### Texte du document
◆ ◆ ◆ ◆

Le merchandising, c'est tout un art. Les pop stars le savent mieux que les employés de commerce. Si l'affaire est rondement menée, il y a de quoi bouffer plus de beurre que d'épinard à la fin de l'année. Donald Trump est-il une pop star? Allez savoir. Mais quand il s'agit de vider la boîte à manigances pour remplir son porte-monnaie, ce n'est pas le dernier des ânes. Et fuck les moqueries.
Il y a un an jour pour jour, le candidat républicain promettait une annonce importante sur sa plateforme Truth Social. Maladie grave? Mea culpa? Papa pour la sixième fois? Pire que ça:
Un slogan tout en retenue pour vendre... des cartes dématérialisées à son effigie. Enfin, à son effigie, parlons-en. Donald en pompier, Donald en astronaute, Donald en cape et collant moulant, Donald en shérif. (Donald en taulard n'existe pas encore.)
Au total, 45 cartes (pour le 45e président des Etats-Unis, faut suivre) fourguée sous la forme de NFT.
Prix de la bêtise: 99 dollars pièce.
Comme le disait si bien Jacques Chirac, «dans un premier temps ça m'a fait sourire... et je vais vous dire la vérité, dans un deuxième temps... je n'ai pas souri». Car à peine avions-nous décapsulé les quolibets que Donald Trump avait déjà gagné 4,6 millions de dollars. Quatre heures seront suffisantes pour épuiser le stock.
Il y a un an, toujours à gueuler sur la «fraude» de 2020, mais pas encore candidat pour 2024, le milliardaire soulignait en rouge dans les conditions générales que cette opération «ne finance pas une campagne présidentielle». De quoi s'offrir, malgré tout, quelques heures de conseils juridiques en vue des quintaux de procès qui l'attendaient.

◆ ◆ ◆ ◆

(Éléments conservés)
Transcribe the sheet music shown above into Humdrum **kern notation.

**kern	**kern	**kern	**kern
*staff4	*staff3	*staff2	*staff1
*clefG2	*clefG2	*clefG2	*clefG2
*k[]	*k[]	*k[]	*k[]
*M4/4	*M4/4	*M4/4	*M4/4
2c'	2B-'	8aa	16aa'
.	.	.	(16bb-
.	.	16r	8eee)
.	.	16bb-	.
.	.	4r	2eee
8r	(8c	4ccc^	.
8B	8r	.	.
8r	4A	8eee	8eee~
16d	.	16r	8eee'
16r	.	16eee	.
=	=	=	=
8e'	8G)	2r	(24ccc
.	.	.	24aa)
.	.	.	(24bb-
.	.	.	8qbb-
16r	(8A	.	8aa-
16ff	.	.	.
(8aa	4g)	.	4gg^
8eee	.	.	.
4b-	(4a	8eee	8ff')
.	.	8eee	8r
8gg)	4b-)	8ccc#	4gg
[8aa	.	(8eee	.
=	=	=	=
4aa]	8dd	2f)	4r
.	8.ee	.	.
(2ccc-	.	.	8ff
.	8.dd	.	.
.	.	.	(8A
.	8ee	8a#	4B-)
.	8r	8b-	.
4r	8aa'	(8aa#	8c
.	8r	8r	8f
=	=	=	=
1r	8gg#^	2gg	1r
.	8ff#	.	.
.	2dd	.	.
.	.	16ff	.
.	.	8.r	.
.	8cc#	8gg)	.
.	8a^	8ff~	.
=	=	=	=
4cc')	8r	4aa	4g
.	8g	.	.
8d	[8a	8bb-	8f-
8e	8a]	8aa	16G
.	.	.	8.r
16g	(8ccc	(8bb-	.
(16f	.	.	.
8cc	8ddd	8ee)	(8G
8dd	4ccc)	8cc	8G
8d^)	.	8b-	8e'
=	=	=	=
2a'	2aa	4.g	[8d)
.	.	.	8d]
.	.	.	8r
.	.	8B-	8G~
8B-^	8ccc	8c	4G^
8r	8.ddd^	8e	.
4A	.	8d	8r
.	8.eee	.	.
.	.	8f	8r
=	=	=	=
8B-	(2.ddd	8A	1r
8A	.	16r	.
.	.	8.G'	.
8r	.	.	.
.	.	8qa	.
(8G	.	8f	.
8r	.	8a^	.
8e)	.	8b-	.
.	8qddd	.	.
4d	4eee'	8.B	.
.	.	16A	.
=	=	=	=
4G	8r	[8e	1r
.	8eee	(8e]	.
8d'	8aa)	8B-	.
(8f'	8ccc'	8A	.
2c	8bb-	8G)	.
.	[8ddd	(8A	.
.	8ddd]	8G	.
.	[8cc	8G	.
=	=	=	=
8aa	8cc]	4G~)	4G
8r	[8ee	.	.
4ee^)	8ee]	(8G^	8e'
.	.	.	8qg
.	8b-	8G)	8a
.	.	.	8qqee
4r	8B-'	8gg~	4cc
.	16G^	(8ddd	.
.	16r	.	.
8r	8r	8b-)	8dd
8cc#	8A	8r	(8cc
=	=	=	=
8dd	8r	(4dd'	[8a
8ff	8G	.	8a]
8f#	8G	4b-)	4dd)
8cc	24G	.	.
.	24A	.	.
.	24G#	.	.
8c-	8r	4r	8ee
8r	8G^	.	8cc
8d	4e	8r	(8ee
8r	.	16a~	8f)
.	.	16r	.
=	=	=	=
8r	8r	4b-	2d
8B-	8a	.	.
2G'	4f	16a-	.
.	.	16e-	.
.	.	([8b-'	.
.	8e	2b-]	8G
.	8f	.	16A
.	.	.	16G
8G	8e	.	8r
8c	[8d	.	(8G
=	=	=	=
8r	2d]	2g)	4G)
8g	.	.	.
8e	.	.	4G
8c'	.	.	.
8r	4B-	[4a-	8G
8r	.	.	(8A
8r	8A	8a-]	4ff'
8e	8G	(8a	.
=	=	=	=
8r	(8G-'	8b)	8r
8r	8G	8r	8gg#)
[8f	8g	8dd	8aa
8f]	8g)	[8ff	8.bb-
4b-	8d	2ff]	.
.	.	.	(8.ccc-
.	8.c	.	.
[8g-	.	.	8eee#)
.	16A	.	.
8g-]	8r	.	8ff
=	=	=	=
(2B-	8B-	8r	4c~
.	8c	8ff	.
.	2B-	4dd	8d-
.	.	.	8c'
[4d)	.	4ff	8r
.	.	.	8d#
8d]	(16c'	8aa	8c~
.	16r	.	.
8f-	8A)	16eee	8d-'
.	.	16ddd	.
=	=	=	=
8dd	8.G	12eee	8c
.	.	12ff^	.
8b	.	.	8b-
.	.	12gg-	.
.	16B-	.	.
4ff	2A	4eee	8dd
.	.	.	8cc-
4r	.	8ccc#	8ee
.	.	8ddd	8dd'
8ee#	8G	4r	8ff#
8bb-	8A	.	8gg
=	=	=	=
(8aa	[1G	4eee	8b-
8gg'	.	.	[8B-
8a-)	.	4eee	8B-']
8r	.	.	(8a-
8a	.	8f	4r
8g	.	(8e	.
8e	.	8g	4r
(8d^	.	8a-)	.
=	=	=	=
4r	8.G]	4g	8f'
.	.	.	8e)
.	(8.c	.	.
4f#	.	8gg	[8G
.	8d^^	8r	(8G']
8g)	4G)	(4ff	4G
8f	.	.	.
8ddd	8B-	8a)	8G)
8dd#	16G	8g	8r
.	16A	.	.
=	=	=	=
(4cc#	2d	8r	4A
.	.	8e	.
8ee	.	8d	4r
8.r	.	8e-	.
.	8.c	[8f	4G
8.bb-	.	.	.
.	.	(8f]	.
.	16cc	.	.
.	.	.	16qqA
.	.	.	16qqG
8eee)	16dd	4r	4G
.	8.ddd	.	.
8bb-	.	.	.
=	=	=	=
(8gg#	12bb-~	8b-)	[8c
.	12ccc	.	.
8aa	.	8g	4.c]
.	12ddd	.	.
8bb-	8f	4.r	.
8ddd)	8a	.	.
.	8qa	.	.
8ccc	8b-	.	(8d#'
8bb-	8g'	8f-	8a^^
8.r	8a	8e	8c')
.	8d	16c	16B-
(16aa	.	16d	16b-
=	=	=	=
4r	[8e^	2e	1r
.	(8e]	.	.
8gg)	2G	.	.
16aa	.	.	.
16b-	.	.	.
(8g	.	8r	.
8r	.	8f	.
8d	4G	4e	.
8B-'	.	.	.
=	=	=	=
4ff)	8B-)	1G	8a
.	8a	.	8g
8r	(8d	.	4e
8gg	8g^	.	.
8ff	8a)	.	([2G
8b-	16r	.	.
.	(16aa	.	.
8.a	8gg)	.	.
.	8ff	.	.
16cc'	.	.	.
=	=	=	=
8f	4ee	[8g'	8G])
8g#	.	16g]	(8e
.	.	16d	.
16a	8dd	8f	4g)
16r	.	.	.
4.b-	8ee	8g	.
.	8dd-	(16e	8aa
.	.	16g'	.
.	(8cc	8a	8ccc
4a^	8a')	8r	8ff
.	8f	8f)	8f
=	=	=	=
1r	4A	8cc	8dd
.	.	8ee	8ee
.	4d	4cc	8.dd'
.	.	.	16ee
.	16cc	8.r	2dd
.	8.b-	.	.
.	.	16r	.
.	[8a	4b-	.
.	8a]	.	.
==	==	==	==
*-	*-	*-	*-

◆ ◆ ◆ ◆

### Série de consignes
**A)** Dans l'article sur les cartes NFT de Donald Trump, relevez toutes les tenues dans lesquelles Donald est représenté sur les cartes déjà existantes.
**B)** D'après l'article sur les cartes NFT de Donald Trump, à quel prix chaque carte était-elle vendue ?
**C)** Reprenez l'article sur les cartes NFT de Donald Trump à partir de sa dernière phrase et poursuivez-le.

### Réponses par consigne
**A)** En pompier, en astronaute, en cape et collant moulant, en shérif.

**B)** 99 dollars pièce.

**C)**
Décembre 2024, rebelote! A la différence qu'il est, cette fois, candidat à la Maison-Blanche et trône au sommet de la liste des compétiteurs républicains. Mercredi, 47 cartes en NFT labellisées «Mugshot Edition» ont été dévoilées sur son site officiel et dans une vidéo de présentation qui, à elle seule, vaut le voyage. Pourquoi? Parce que Trump manie la modestie avec la même délicatesse qu'un bagagiste charrie votre valise à l'aéroport.
JUST IN: 🇺🇸 President Donald Trump releases new 'Mugshot' NFT collection. pic.twitter.com/NUUhlftsf6
— Watcher.Guru (@WatcherGuru) December 12, 2023
Plus que le pygargue à tête blanche ou la majestueuse monture, ce sont les pectoraux, la jeunesse, la crinière maîtrisée et l'allure napoléonesque de Donald Trump qui laissent proprement bouche bée. Se voit-il ainsi? Se rêve-t-il ainsi? Se préfère-t-il ainsi? Sans doute les trois à la fois, mais peu importe mon général.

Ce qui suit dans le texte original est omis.